Тут только он рассмотрел ее: невысокого роста, тонкая, в длинном плаще с капюшоном, из-под которого пробивались темные волосы. Сразу бросились в глаза строго сжатые тонкие губы, узкий подбородок, сверкающие черные глаза. Ее лицо можно было назвать красивым, но проглядывалось во всем ее облике что-то чрезмерно строгое, даже сухое. И мелькала во взоре непонятная хитринка. Она была не стара, скорее всего, менее тридцати, но трудно было предположить, что в ней есть все, что бывает у молодости, что она способна улыбаться во весь рот, танцевать, до рассвета гулять с ребятами.
«Монашка, точно монашка! – подумал он. – Да и наряд какой-то монашеский. Может, монастырь где-то рядом?»
Увидели наконец ее и Пальчиков с Онучиным, подошли ближе.
– Здорово, мать! – сказал Онучин. Он выглядел старше «матери» лет на пятнадцать.
Она поклонилась.
– Девушка, отсюда до поселка далеко? – спросил Пальчиков.
– Поселков тут много, – ответила она, – Харкин, Кулагин, Гребенщиков… Вам какой? Или все-таки Медвежий городок?..
– Да, городок, – быстро сказал Треня.
Она едва заметно улыбнулась, спросила:
– Или Медвежий остров?..
– И остров тоже, – опять поторопился Треня.
– Не смейтесь надо мной, панове! И городок, и остров – перед вами, разве вам очи запорошило?..
Кладоискатели огляделись, Пальчиков даже вскарабкался на высоченный яр: домишки Кулагинского поселка были видны, но никакого острова, тем более городка не было и в помине.
– Подозрительная бабенка, – шепнул Пальчиков Онучину. – Что-то вынюхивает здесь. Чует мое сердце, не белье она сюда ходит полоскать.
– Да у нее и нет ничего, – согласился Онучин. – А ты обратил внимание, что в последней комнатушке – в подземелье – еще три новых лаза было?.. Как будто лабиринт какой-то?
– Ночью надо посмотреть, – предложил Пальчиков, – пока эти бродяги ушами хлопают…
– Посмотрим, – пообещал Онучин. А обращаясь к женщине, спросил с ехидством:
– А вы, случайно, не в этом городке живете?
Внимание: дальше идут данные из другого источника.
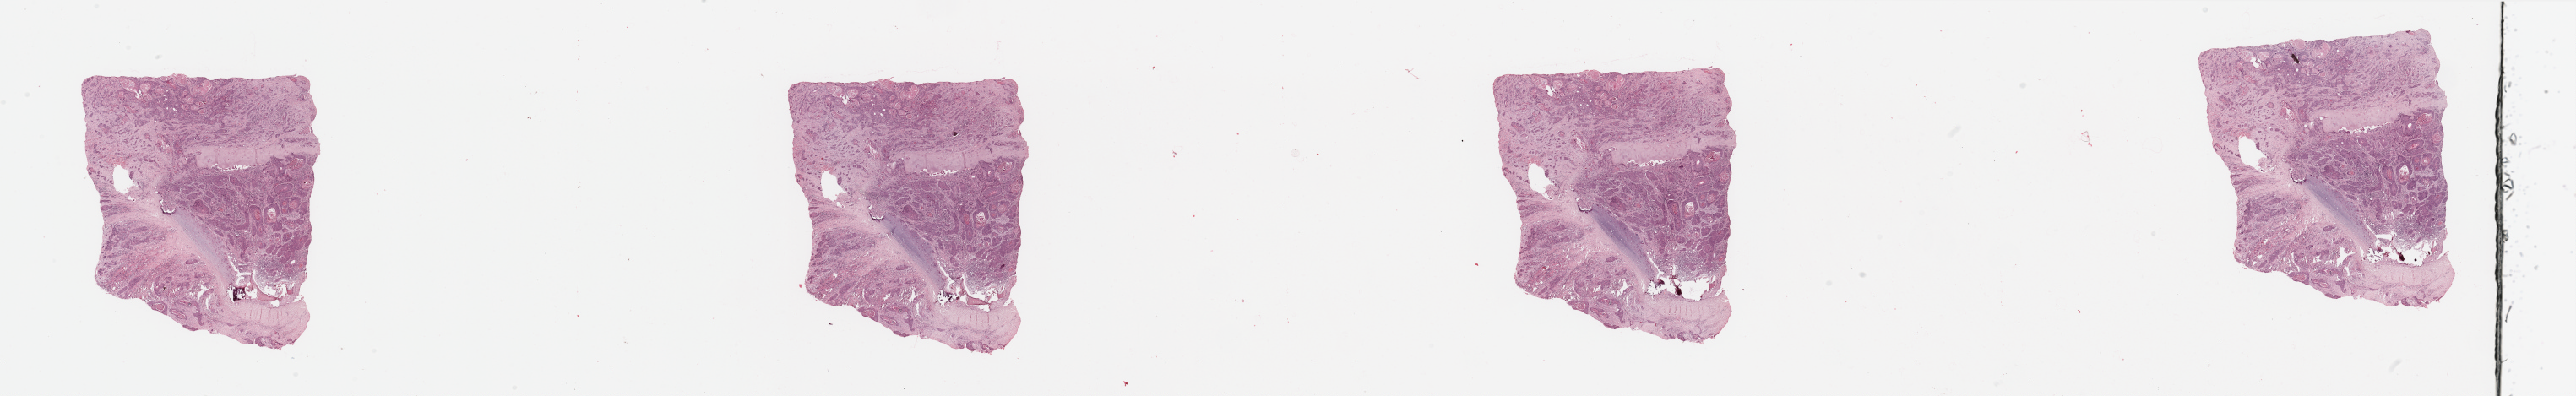
Whole-slide histology image, H&E-stained, shown as a low-resolution overview of the whole scanned area (about 48.2 x 7.4 mm, from a 20x scan). Head and neck, tissue type not recorded. Male, 81 y/o.
Patient diagnosis: Squamous cell carcinoma, NOS (larynx, NOS).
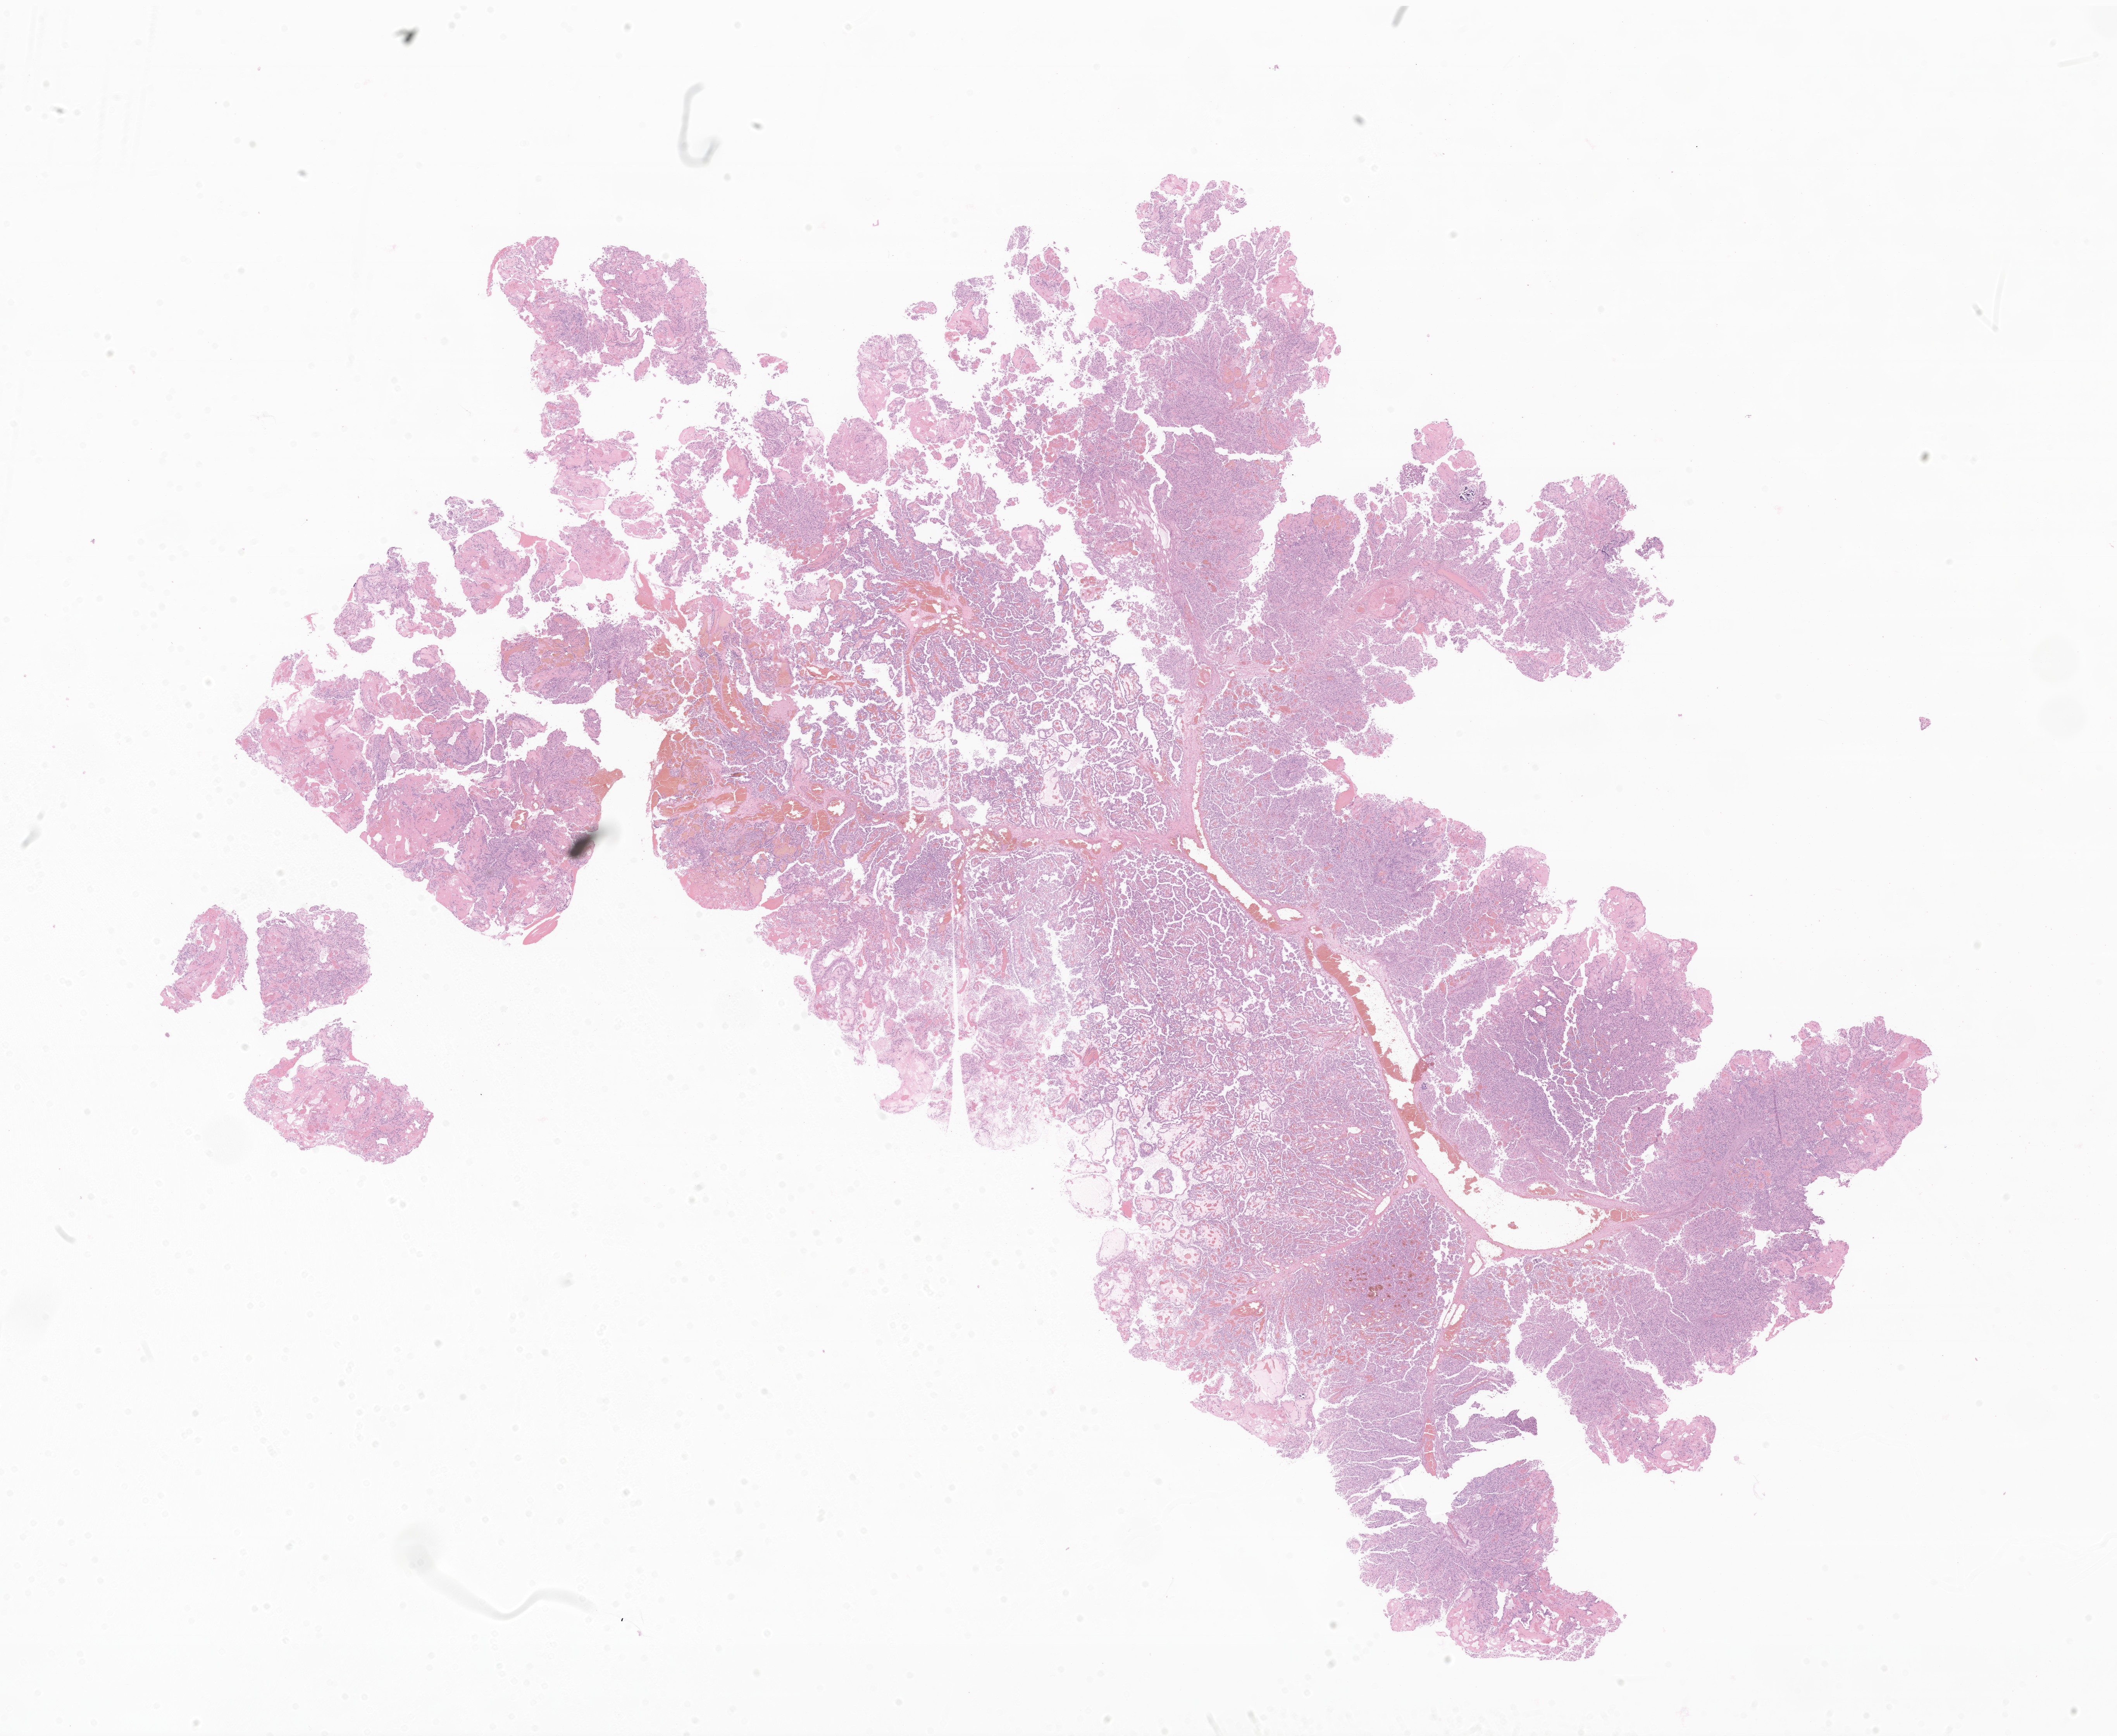
Hematoxylin and eosin (H&E) whole-slide image of tumor tissue from the brain — a low-resolution overview of the entire scanned area, about 23.0 x 18.9 mm. Formalin-fixed, paraffin-embedded (FFPE) tissue. Male patient, age 266 days.
Diagnosis: Choroid plexus papilloma, NOS.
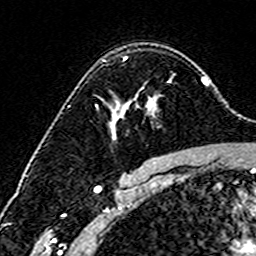
Breast MRI (dynamic contrast-enhanced), one axial slice; slice 109 of 160 in the series (ordered by position); cropped to one breast; dynamic contrast-enhanced series, time point 2 of 6 at this slice position (early post-contrast); 3 T; TE 4.6 ms, TR 7.4 ms; 1 mm slice thickness; 256 × 256 image matrix, field of view 144 × 144 mm. Female patient.
Outlined on this slice (semi-automatic segmentation, software-assisted and operator-edited):
- enhancing-tissue mask used for the functional tumour volume (all voxels passing the contrast-enhancement thresholds inside the analysis volume; usually the tumour): box from (x=111, y=57) to (x=171, y=127) px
Там ваш дом?
– Мой дом в другом месте, – ответила она. – Вы тоже не здешние… И если городка Медвежьего не можете рассмотреть, то как вы найдете то, что ищете?.. Ведь вы ищете, верно?
– Ищем, да, – ответил за всех Треня. – Да и не только мы… Кто ищет самоцветы, кто потерянных невест, кто города и даже целые царства…
Чего бы вы ни искали, найти это можно только когда веришь, что найдешь…
– Тоже мне истину открыла, – пробурчал негромко Онучин, – когда веришь… Если бы я не верил, то ползал бы тут по глиняным норам?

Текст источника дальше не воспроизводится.